*STATED TASK*
Copy everything from the line containing "order: Lamiales" down to the final line below, keeping each line unchanged.

*DATASET ROWS*
● ● ●

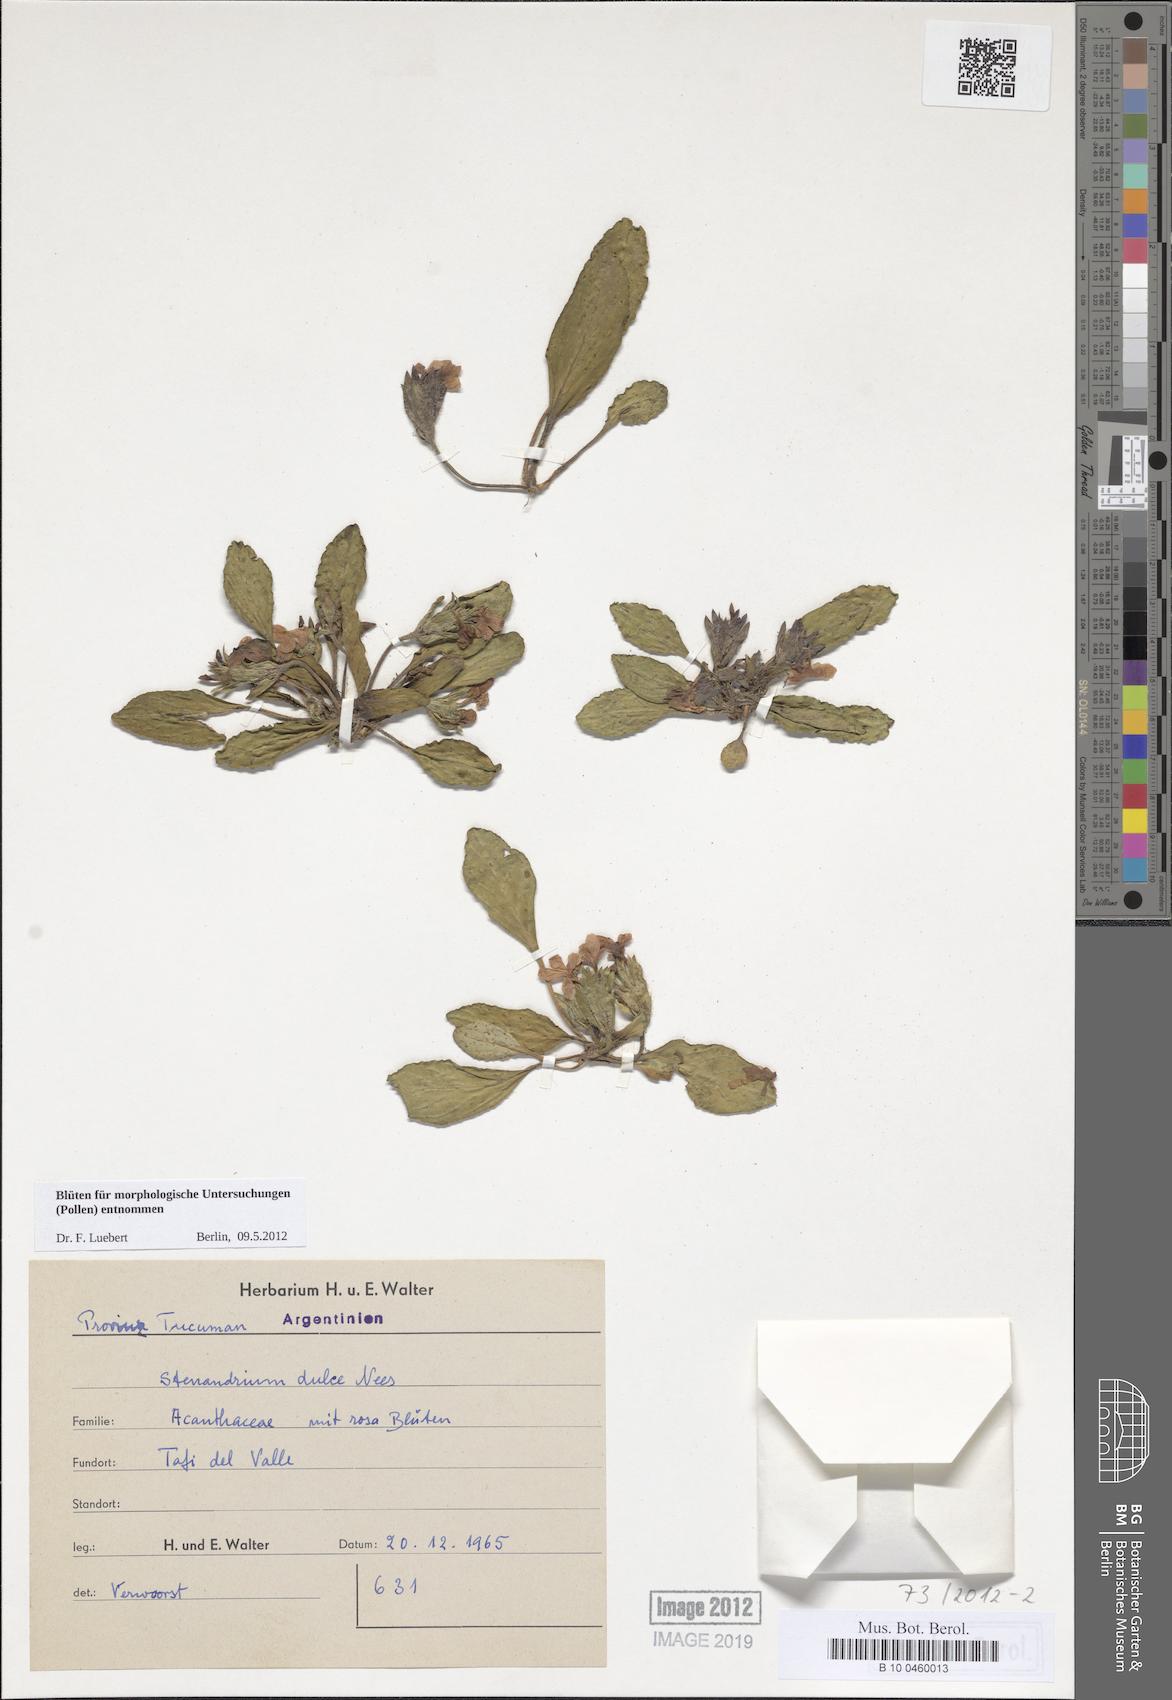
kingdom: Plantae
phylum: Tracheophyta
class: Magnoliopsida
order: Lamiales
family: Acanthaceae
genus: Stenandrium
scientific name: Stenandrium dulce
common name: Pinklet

● ● ●

*RIGHT ANSWER*
order: Lamiales
family: Acanthaceae
genus: Stenandrium
scientific name: Stenandrium dulce
common name: Pinklet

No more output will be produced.